• Jake Vinson (unregistered)

    What we need is IntelliSense as part of Windows. Meaning every word in the English language would pop up as you type, with the ALT text containing its definition.

  • Uwe (unregistered)

    Why only English words? You also could use http://www.babylon.com

  • Ryan Roberts (unregistered)

    Thats what visual assist (http://www.wholetomato.com) is for. Handles template stuff pretty well.

  • Michael Kohne (unregistered)

    Sadly, we can't blame MS for this one. The tooltip is giving all the real info - the STL is a set of templates that are built on other templates, to the nth degree. That's what makes it so damn hard to wrap your head around initially.

  • Mike Dunn (unregistered)

    That tooltip is only slightly less helpful than the STL docs in VC 6 :~(

  • Aarrgghh (unregistered)

    STL documentation is what deconstructionist lit-crit would look like if it actually meant anything.

    This may not seem like a Good Thing, but you do get used to it after a while, and that rearrangement of neurons is an important part of achieving Stepanov Consciousness (which is worth doing, because the STL is very, very cool).

    In further defense of MS, the VC7 debugger now groks STL classes well enough to (for example) show you what's in a std::string instance when you hover the mouse over it (or the size of a container, or whatever), in the same way that VC5 and VC6 special-cased CString and so on. Which is quite nice. And it finally quit yowling about identifiers > 255 characters long (which in the STL is pretty much all of 'em).

  • jaybaz [MS] (unregistered)

    Mike: agreed, but VC6 is from about 5 years ago. Back when I was young & interesting.


    Upgrade to a modern development tool (VC++ 2003) and you should be pleased.

  • Martyn Lovell ([email protected]) (unregistered)

    Thanks for pointing this out. This is indeed less than ideal. While getting the right level of detail in STL is challenging (as others have noted above), we are going to look to see if there are ways we can improve this user experience before Whidbey ships. We definitely want STL users to have a first-class user experience.

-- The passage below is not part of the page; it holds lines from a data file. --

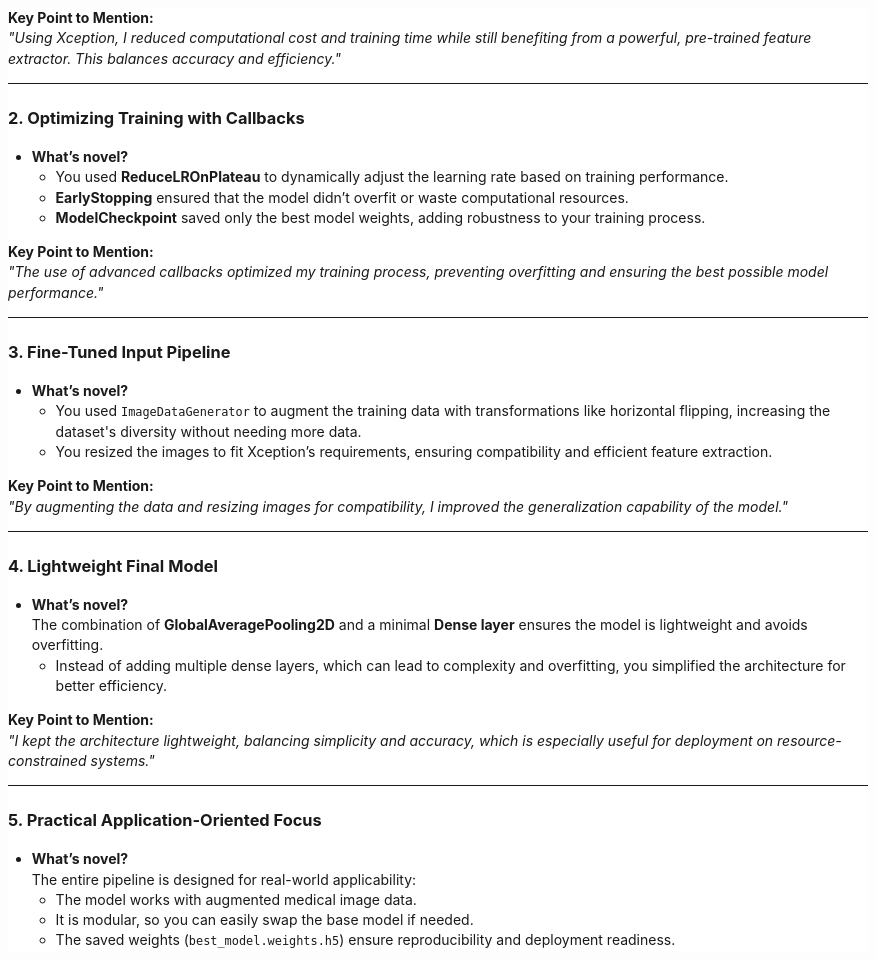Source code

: **Key Point to Mention:**  
*"Using Xception, I reduced computational cost and training time while still benefiting from a powerful, pre-trained feature extractor. This balances accuracy and efficiency."*

---

### **2. Optimizing Training with Callbacks**
- **What’s novel?**  
  - You used **ReduceLROnPlateau** to dynamically adjust the learning rate based on training performance.
  - **EarlyStopping** ensured that the model didn’t overfit or waste computational resources.
  - **ModelCheckpoint** saved only the best model weights, adding robustness to your training process.

**Key Point to Mention:**  
*"The use of advanced callbacks optimized my training process, preventing overfitting and ensuring the best possible model performance."*

---

### **3. Fine-Tuned Input Pipeline**
- **What’s novel?**  
  - You used `ImageDataGenerator` to augment the training data with transformations like horizontal flipping, increasing the dataset's diversity without needing more data.
  - You resized the images to fit Xception’s requirements, ensuring compatibility and efficient feature extraction.

**Key Point to Mention:**  
*"By augmenting the data and resizing images for compatibility, I improved the generalization capability of the model."*

---

### **4. Lightweight Final Model**
- **What’s novel?**  
  The combination of **GlobalAveragePooling2D** and a minimal **Dense layer** ensures the model is lightweight and avoids overfitting.  
  - Instead of adding multiple dense layers, which can lead to complexity and overfitting, you simplified the architecture for better efficiency.

**Key Point to Mention:**  
*"I kept the architecture lightweight, balancing simplicity and accuracy, which is especially useful for deployment on resource-constrained systems."*

---

### **5. Practical Application-Oriented Focus**
- **What’s novel?**  
  The entire pipeline is designed for real-world applicability:
  - The model works with augmented medical image data.
  - It is modular, so you can easily swap the base model if needed.
  - The saved weights (`best_model.weights.h5`) ensure reproducibility and deployment readiness.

  • jaybaz [MS] (unregistered)

    BTW, I sent this as a bug report to the appropriate folks, and they're going to look into it.

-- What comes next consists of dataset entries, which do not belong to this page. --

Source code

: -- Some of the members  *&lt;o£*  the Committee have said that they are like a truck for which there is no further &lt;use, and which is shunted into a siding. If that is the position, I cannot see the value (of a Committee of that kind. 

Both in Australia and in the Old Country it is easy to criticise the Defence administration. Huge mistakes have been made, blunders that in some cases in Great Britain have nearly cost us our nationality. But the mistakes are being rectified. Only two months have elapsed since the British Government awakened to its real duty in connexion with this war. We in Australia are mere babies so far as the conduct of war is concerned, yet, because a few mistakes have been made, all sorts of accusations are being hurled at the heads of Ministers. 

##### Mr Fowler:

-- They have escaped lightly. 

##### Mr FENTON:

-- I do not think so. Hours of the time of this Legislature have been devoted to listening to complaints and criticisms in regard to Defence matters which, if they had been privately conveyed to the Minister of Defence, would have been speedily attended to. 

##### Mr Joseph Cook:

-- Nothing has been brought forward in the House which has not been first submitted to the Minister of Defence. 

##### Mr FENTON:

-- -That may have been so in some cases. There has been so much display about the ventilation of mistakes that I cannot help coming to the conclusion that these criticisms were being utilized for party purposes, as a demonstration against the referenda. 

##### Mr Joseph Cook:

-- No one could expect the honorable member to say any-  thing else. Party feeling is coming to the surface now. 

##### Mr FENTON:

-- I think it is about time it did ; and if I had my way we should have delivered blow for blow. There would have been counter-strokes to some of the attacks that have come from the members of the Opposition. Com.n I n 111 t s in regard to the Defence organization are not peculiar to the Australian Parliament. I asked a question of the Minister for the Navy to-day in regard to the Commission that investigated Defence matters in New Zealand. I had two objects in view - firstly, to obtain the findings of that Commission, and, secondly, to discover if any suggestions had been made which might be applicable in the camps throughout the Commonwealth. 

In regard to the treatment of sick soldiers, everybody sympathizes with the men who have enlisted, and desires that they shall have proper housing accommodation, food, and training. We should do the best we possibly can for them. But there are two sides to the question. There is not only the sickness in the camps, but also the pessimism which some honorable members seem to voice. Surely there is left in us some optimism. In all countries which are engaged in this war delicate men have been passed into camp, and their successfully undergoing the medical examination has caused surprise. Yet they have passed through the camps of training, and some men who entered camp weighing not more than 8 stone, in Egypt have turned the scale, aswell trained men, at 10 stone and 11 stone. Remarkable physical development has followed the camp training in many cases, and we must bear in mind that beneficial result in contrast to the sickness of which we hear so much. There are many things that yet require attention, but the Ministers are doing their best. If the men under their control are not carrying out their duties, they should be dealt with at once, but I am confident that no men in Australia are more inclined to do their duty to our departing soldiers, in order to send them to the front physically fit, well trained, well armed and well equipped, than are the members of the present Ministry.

    Next time you find an annoying behavior with VS, you can increase the chances of getting it fixed by:

    1. Installing a Beta 1 Express SKU.
    2. Checking if the issue still exists
    3. Reporing it at the MSDN Product Feedback Center.

    Still, that's a lot more work & less entertainment than sending to thedailywtf.

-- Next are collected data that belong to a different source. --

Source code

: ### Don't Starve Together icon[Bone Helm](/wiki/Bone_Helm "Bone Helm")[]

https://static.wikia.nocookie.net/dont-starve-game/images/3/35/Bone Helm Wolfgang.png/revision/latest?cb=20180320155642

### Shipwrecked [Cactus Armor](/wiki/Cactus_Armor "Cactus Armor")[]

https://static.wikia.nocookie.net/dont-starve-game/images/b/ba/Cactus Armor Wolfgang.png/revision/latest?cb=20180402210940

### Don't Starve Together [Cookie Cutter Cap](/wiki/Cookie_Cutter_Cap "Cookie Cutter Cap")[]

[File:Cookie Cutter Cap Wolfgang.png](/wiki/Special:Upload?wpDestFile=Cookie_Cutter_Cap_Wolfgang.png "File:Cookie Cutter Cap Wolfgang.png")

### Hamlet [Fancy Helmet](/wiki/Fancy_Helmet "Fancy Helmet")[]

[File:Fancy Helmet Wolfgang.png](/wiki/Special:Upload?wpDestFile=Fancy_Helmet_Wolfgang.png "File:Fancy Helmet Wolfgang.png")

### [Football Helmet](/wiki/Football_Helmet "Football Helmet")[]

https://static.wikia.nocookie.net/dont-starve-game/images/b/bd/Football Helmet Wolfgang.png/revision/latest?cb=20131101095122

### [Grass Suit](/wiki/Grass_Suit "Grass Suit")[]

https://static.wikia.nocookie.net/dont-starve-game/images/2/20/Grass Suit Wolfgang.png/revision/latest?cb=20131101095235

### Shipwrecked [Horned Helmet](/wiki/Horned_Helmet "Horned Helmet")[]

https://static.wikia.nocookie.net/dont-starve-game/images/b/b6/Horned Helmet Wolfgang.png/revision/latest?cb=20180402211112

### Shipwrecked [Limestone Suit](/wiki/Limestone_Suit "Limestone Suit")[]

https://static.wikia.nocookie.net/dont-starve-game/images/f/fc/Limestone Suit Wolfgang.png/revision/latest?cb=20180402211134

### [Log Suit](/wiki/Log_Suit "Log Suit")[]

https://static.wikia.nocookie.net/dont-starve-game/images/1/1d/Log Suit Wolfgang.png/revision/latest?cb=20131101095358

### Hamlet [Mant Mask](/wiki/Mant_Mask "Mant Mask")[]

  • Centaur (unregistered)

    I fear that’s an AI-complete problem, trying to collapse and expand typedefs in a declaration like this. How do you know that "std::basic_string<char, std::char_traits<char>, std::allocator<char> >" should be collapsed into "std::string", and "basic_string<char, std::char_traits<char>, std::allocator<char> >::_Myt" should be expanded into "basic_string<char, std::char_traits<char>, std::allocator<char> >" and then recollapsed into "std::string"?

  • ginius (unregistered)

    Visual Assist is a far more useful thing. An? it does't have such problem (afair).

  • Graham (unregistered)

    Surely you could use the smallest available typedef. This might be weird, but it's a lot healthier than seeing gigantic wads of STL crap.

  • (unregistered)

    so, wtf dont you understand in the tooltip?
    if you dont know the language, dont pretend to be a smartass, bitch.

  • (unregistered) in reply to

    How about this: it doesn't tell you which overload!

    '.' is clearly a char, but the intellisense can't be arsed to work it out, so it just presents you with all the rfind overloads. And to add insult to injury, it expands the templates so you get to see it in excruciating unreadable detail.

    And aside from that, um, is this the real std::string? Is it std::wstring? Is it some other instantiation, subtly different in some way? It's not easy to tell -- and you're going to lose a little chunk of your life working it out. And all this from the device that was supposed to save you time.